* Фрагмент для чтения
+---+

И все же выбранная нами оптика позволяет увидеть два новых аспекта этих явлений. Риторика позволяет расставить свои акценты в истории литературы. И акценты эти имеют право на существование, потому что риторика выходит за пределы изящной словесности и самым непосредственным образом связана с реальной жизнью социума.
Во-первых, само раздвоение рассматривается нами не только как стадия в развитии литературного характера, но и как стадия в развитии полемики в русском культурном пространстве, и в этом двойнические повести смыкаются с так называемыми бытовыми повестями того же века. Во-вторых, тема близнеца рассматривается нами не как архетип «близнецы» (Мелетинский, 1972), а как развитие оппозиции «тождество — различие», чрезвычайно важной и актуальной для своего времени.
В «Повести о Горе-Злочастии» двойник, персонифицированный в образе ложного друга, спаивает героя, совращает его с пути истинного (Лихачев, 1985). В этом совращении, по сути дела в споре с самим собой, возникают новые мыслительные ходы, складываются новые общие места, хотя и осуждаемые более или менее последовательно автором повести.
Двойник проводит «лукавое», софистическое рассуждение: если ты праведным трудом заработаешь деньги и будешь богатым, ты можешь их лишиться. Казалось бы, это лежит в привычном русле библейского общего места «не копите сокровищ земных», но двойник превращает евангельскую мысль в апологию безделья. Мало того, двойник рассуждает, что богатым быть невыгодно, а вот для бедного открывается новая возможность — «бедному шумит разбой». Разбой, девиантное поведение рассматривается как вполне допустимая, хотя бы интеллектуально, альтернатива обычному бытию.
В известной пародийной «Повести о Шемякином суде» мы снова сталкиваемся с «лукавым», софистическим рассуждением. Так, по приговору Шемяки задавивший поповского ребенка ответчик должен прижить с попадьей нового. Мы знаем из истории, что всякая полемическая риторика начинается именно с софизмов, этой интеллектуальной гимнастики, которая используется и сегодня при обучении математике и логике.
«Лукаво» рассуждает и бес из двойнической «Повести о Савве Грудцыне». «Лукаво» действует и рассуждает плут Фролка Скобеев из соответствующей бытовой повести. И здесь снова риторический подход не должен замыкаться на рассуждениях о трикстере как о фигуре вечной. Его задача — продемонстрировать возможности развития мысли и языка при допущении даже незначительного полемического начала. Спор всегда акцентирует альтернативу, а альтернатива неизбежно расширяет ментальное пространство языка, она заставляет рассуждать дальше и глубже, чем мы привыкли, убаюкав себя торжественным красноречием.
Другая сторона двойнической медали — это игра в сходство — различие. Надо заметить, что в появившихся в том же веке теоретических риториках отмечается особый интерес к фигурам тождества, в частности к тавтологии. В те же времена, по словам профессора Е.В. Маркасовой, (ее работа еще не опубликована) фигуры тождества начали активно использоваться в полемике старообрядцев с никонианами. Трудно себе представить, что теоретические работы могли оказать непосредственное влияние на низовую литературу, но не так уж трудно поверить, что интерес к тавтологии был актуален именно в эту эпоху, когда происходило развитие диалога. «Запрос» на фигуры тождества шел снизу.

+---+

* Задание
Продолжите фрагмент о риторике двойнических повестей, начав сразу после его последнего предложения.

* Исходные данные
+---+

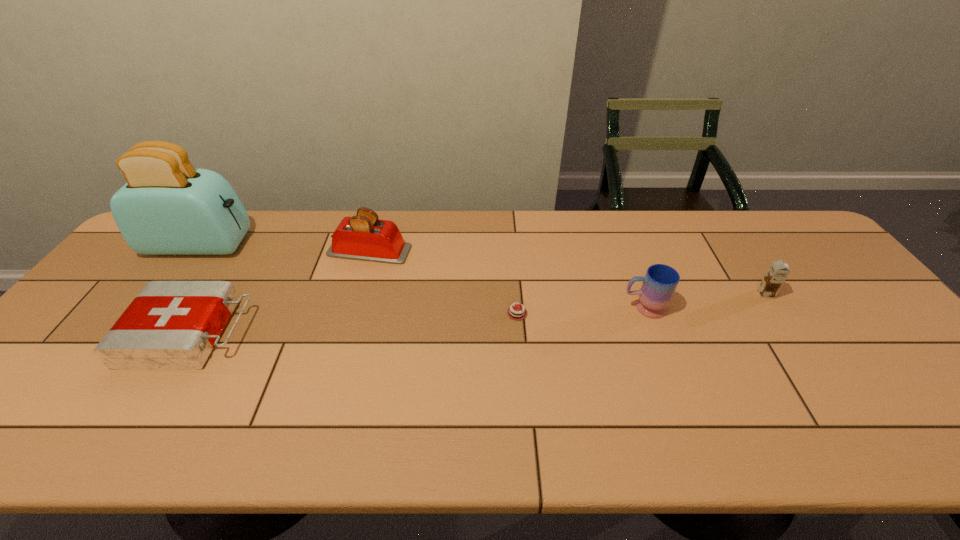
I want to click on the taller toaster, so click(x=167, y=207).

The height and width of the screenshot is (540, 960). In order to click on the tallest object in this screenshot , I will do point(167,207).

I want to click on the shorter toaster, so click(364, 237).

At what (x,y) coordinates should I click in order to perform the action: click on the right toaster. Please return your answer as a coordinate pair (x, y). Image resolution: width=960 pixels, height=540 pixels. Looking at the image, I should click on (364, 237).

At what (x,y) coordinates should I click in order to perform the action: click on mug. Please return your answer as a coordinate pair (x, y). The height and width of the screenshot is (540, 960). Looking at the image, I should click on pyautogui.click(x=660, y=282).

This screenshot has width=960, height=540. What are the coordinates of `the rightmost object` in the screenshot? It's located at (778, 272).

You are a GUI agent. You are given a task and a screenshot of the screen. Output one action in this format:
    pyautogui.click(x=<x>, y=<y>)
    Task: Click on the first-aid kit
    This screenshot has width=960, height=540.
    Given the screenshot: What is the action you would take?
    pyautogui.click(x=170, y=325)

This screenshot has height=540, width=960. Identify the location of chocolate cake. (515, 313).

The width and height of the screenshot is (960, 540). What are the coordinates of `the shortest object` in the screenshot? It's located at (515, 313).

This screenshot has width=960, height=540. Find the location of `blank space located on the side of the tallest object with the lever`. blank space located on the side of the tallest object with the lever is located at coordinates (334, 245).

+---+

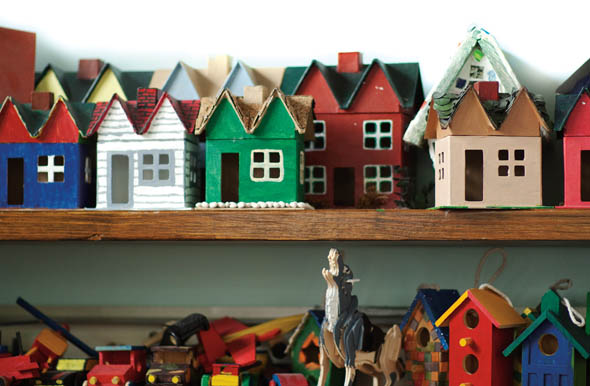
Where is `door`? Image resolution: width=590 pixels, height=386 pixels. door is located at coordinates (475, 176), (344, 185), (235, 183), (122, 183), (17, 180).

+---+

* Ответ к заданию
Хорошо известна «Повесть о Фоме и Ереме», целиком построенная на том, что современные исследователи иногда называют квазиологической антитезой.
«Ерема был крив, а Фома з бельмом,
Ерема был плешив, а Фома шелудив».
Конечно, это яркое проявление смеховой культуры, но это еще и блуждание вокруг таких фигур, как тавтология, дистинкция, эпимона, а это фигуры, я бы сказал, семантически активные, будящие мысль. Замечательно, что в современной сатирической разработке сюжета о Фоме и Ереме автор использует те же фигуры (Ольга Мартова, 2016).
Можно смело заключить, что двойничество семнадцатого века хорошо вписывается в более широкий круг явлений, связанный с развитием полемики. Мы, однако, знаем, что настоящей социальной площадки для полемики еще не было. Не существовало ни судебного состязания, ни парламентских дебатов, ни свободных университетов.
Век монолога продолжался. Предложенная уже в восемнадцатом веке и ставшая авторитетной теория М. В. Ломоносова, решая другие социально значимые задачи, для развития полемики сделала немного, так как целиком вписывалась в тип декорум-риторик. Предложенная Ломоносовым теория красноречия, начиная с теории панегирика и принципа умножения общих мест и кончая рассуждениями о пристойности метафор, обслуживала исключительно торжественное красноречие и не годилась ни для судебной, ни для парламентской риторики. Противоположную точку зрения развивает Е. П. Бухаркин в статье «Ломоносов и классическая традиция в русской литературе (Бухаркин, 2017).
С моей точки зрения классическая традиция, во всяком случае классическая риторическая традиция, слишком тесно связана с диалогом, чтобы встреча с ней могла состояться в восемнадцатом веке. Гораздо ближе мне точка зрения Ренаты Лахманн: «Значителен выход эпидейктического жанра со всеми его подвидами из узких школьных рамок в общественно-городское пространство. Он поддерживает собой риторизацию придворно-городского общества и служит продолжением ритуализации вербальных форм поведения, начавшейся при дворе Алексея Михайловича и достигшей вершины в образованных кругах Петербурга и Москвы XVIII в.» (Лахманн, 2001: 176). Тем большее значение имеют для нас двойнические повести семнадцатого столетия. Этот «бунташный» век был просветом между монологизмом затянувшегося средневековья и придворным классицизмом — использующим возможности языка для украшения потемкинской деревни.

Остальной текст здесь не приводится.